───── Records for this task
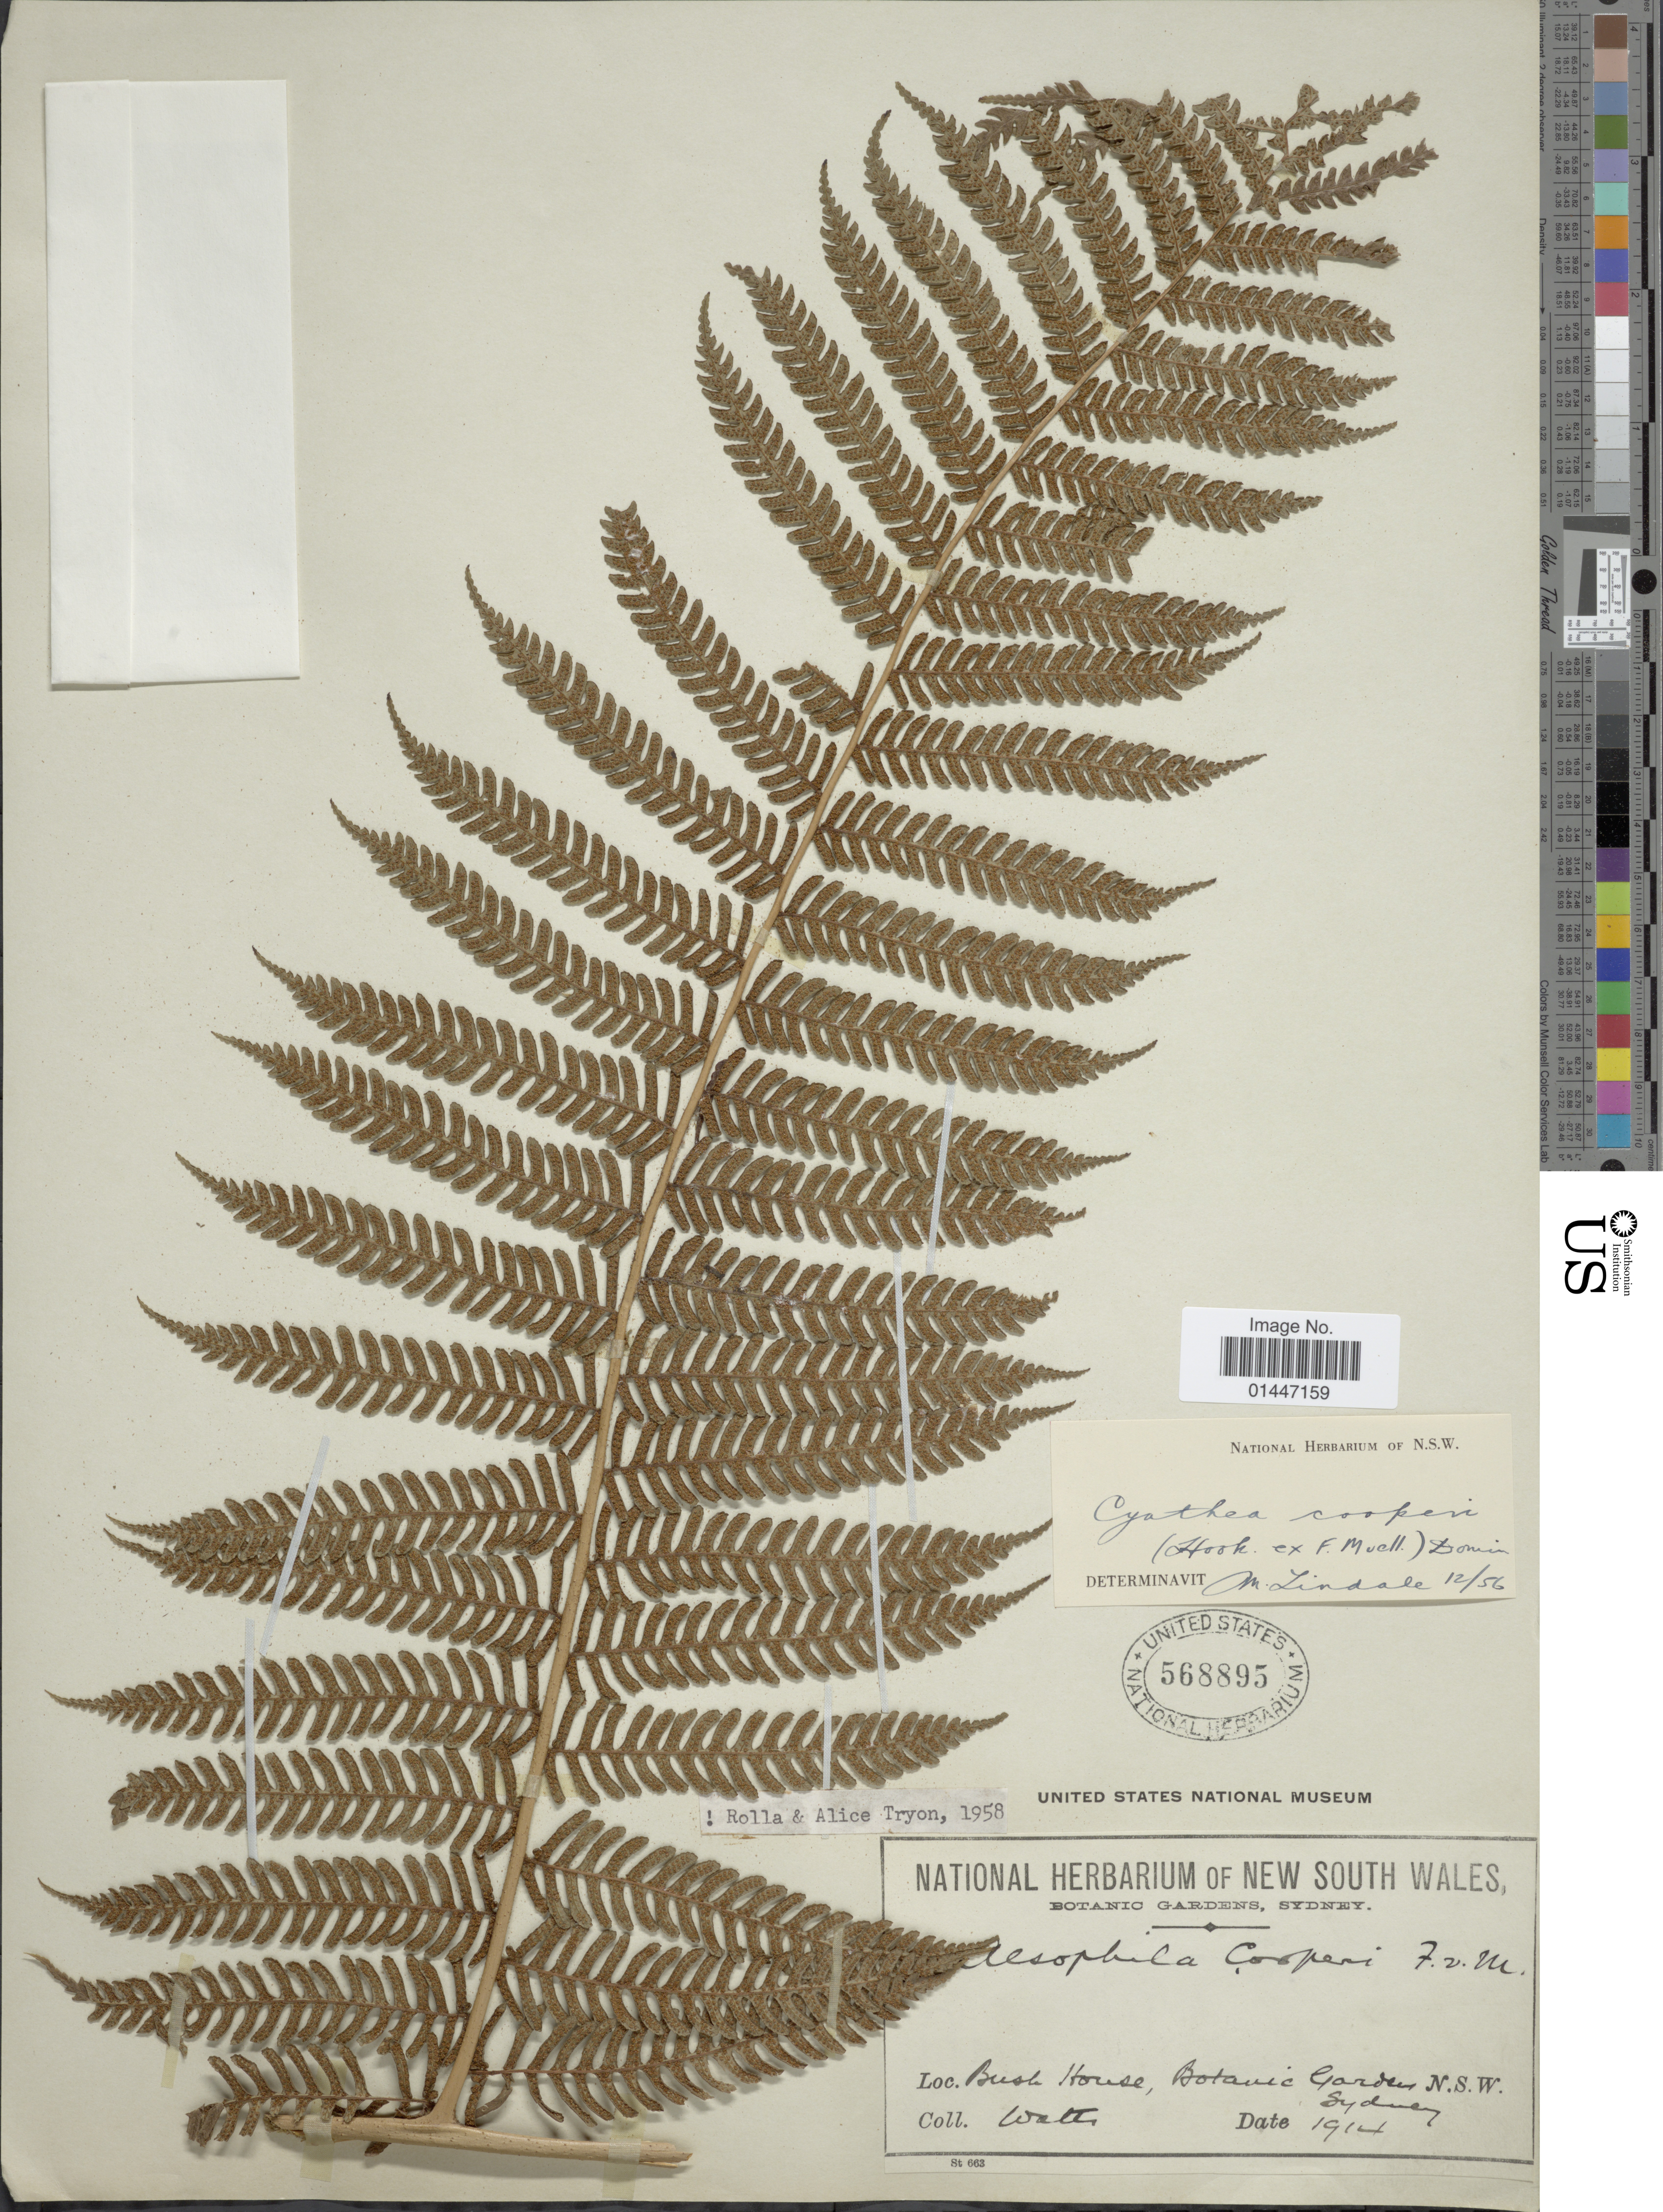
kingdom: Plantae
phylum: Tracheophyta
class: Polypodiopsida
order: Cyatheales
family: Cyatheaceae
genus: Sphaeropteris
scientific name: Sphaeropteris cooperi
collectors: Watts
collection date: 1914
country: Australia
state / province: New South Wales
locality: Bush House, Botanic Garden, Sydney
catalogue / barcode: US 568895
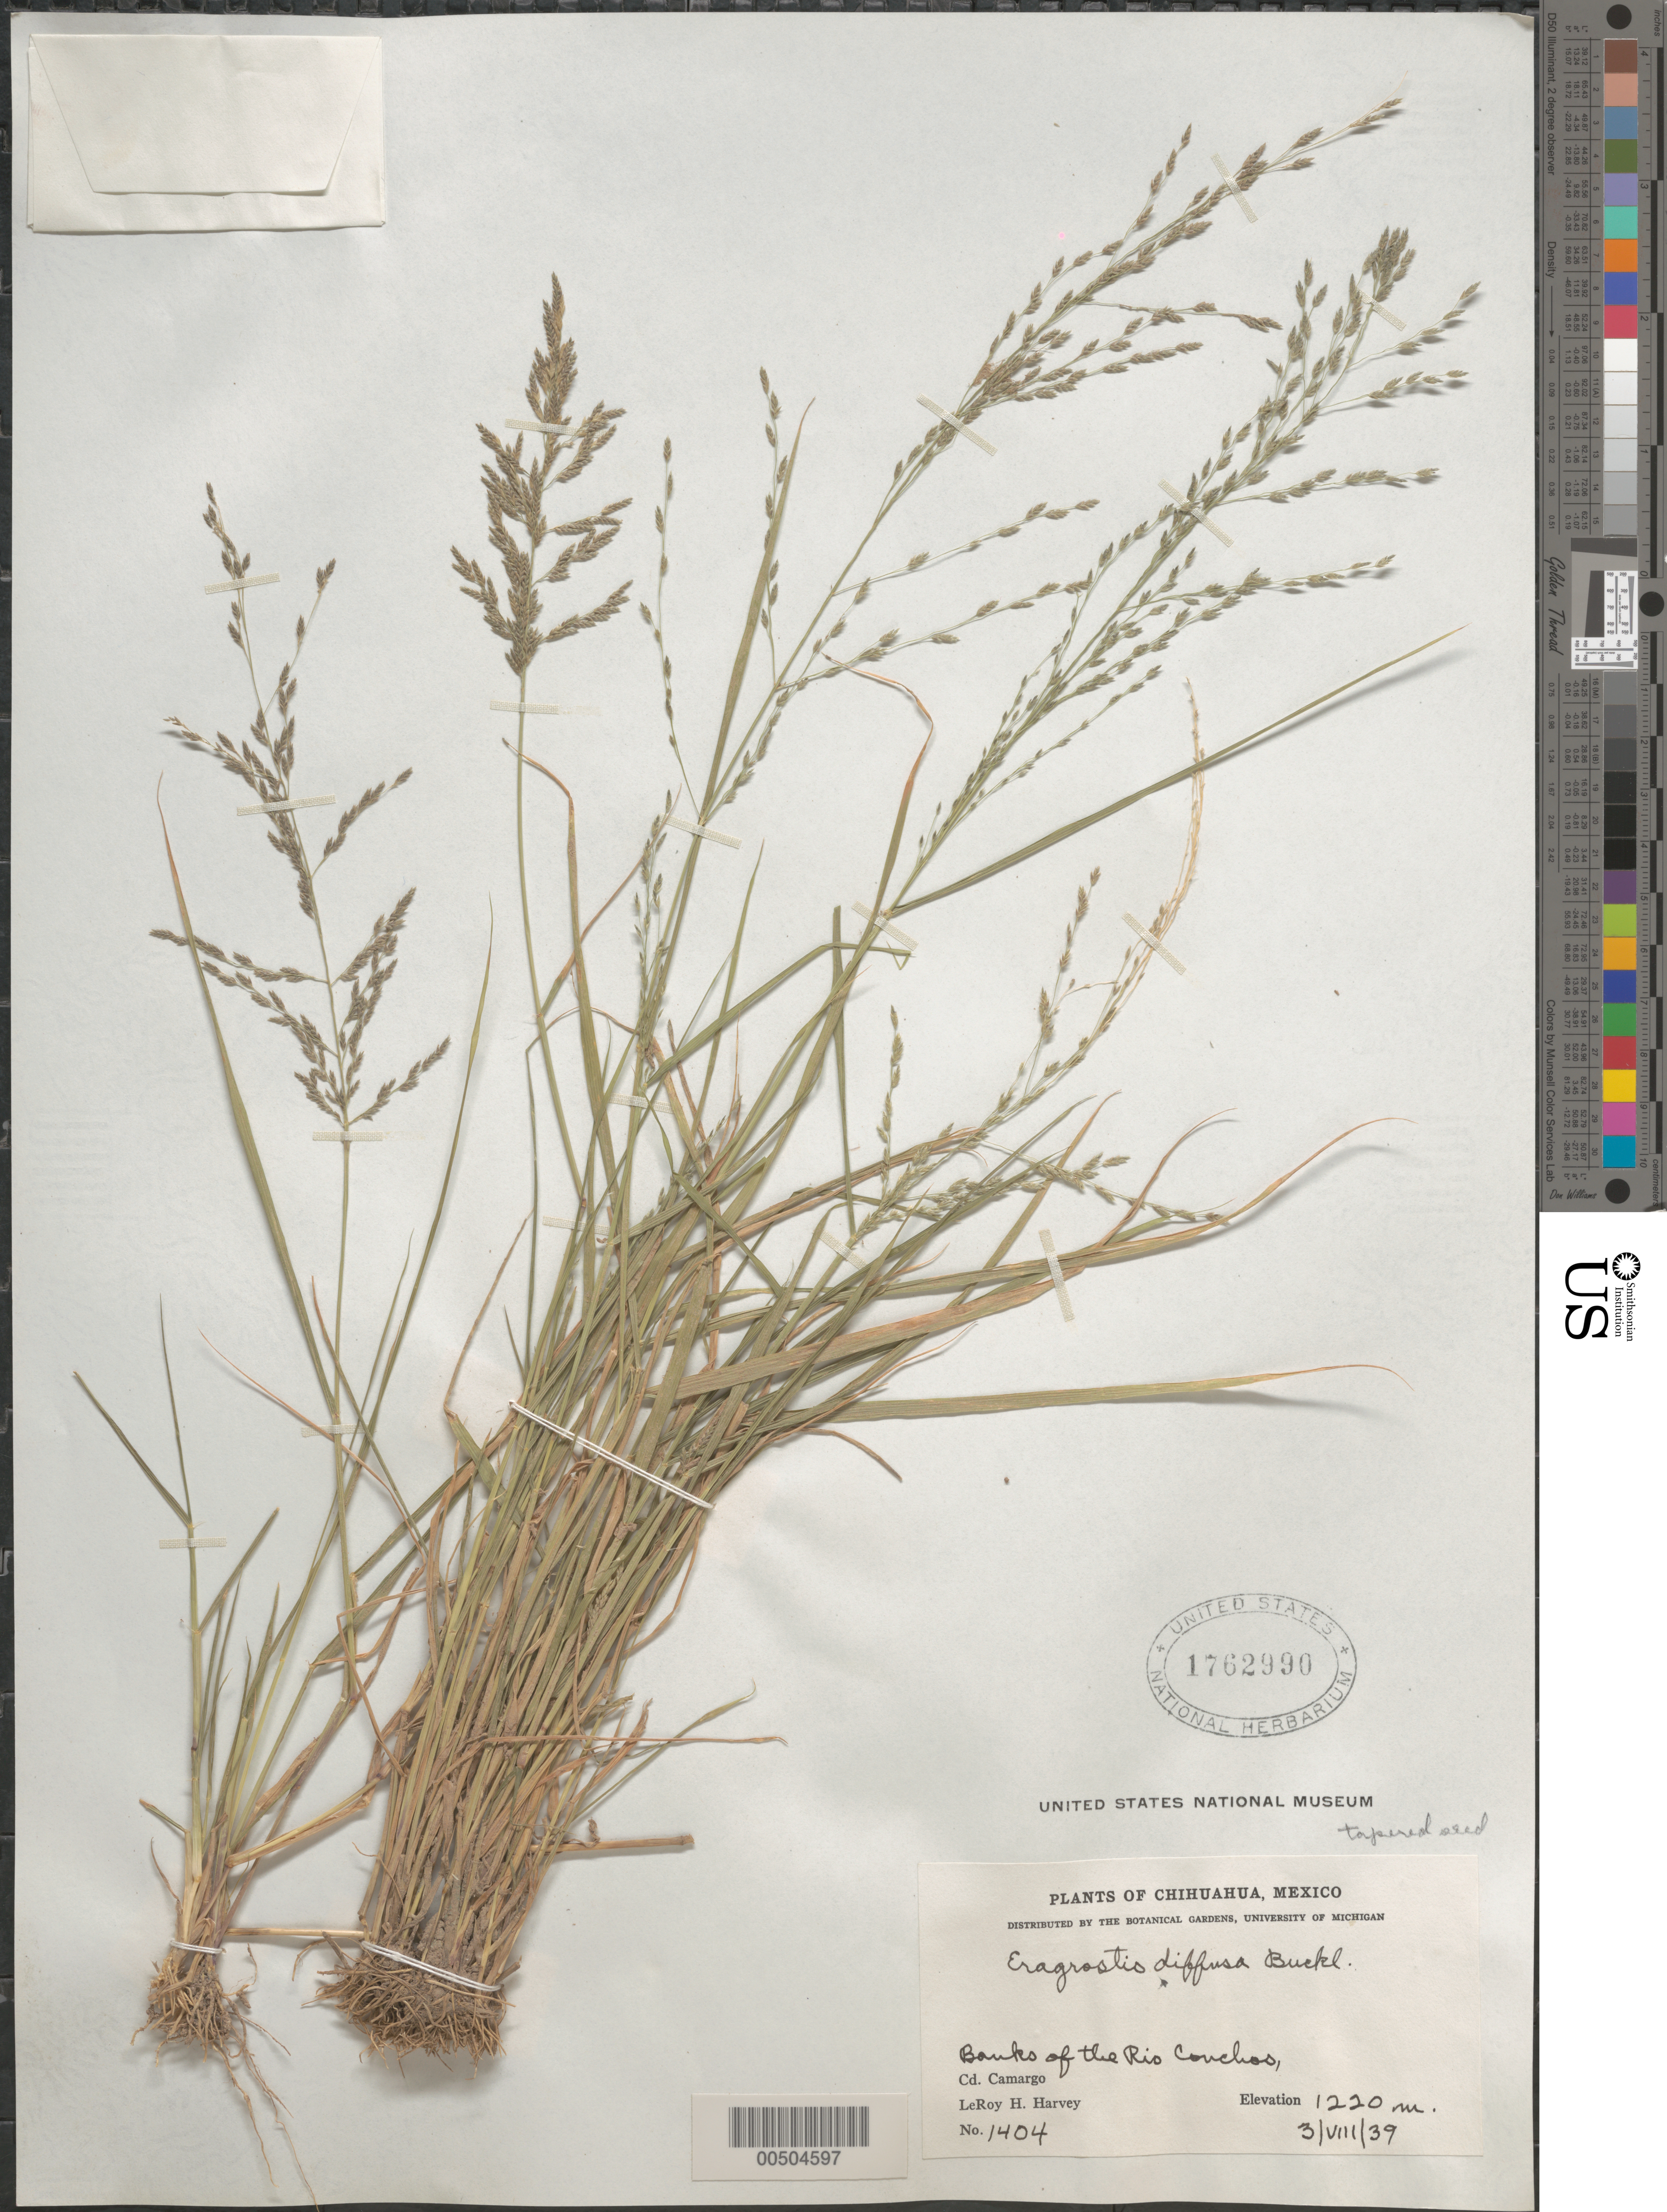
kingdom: Plantae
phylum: Tracheophyta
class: Liliopsida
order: Poales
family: Poaceae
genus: Eragrostis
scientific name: Eragrostis pectinacea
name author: (Michx.) Nees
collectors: L. H. Harvey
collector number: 1404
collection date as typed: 3 Aug 1939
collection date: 1939-08-03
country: Mexico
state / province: Chihuahua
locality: Banks of the Rio Conchos, Cd. Camargo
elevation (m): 1220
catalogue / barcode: US 1762990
──────────
Copy word for word everything in the rows from the line containing "family: Cyatheaceae" down to the line containing "order: Poales", including both of those lines, and leave the pictures out.

family: Cyatheaceae
genus: Sphaeropteris
scientific name: Sphaeropteris cooperi
collectors: Watts
collection date: 1914
country: Australia
state / province: New South Wales
locality: Bush House, Botanic Garden, Sydney
catalogue / barcode: US 568895
kingdom: Plantae
phylum: Tracheophyta
class: Liliopsida
order: Poales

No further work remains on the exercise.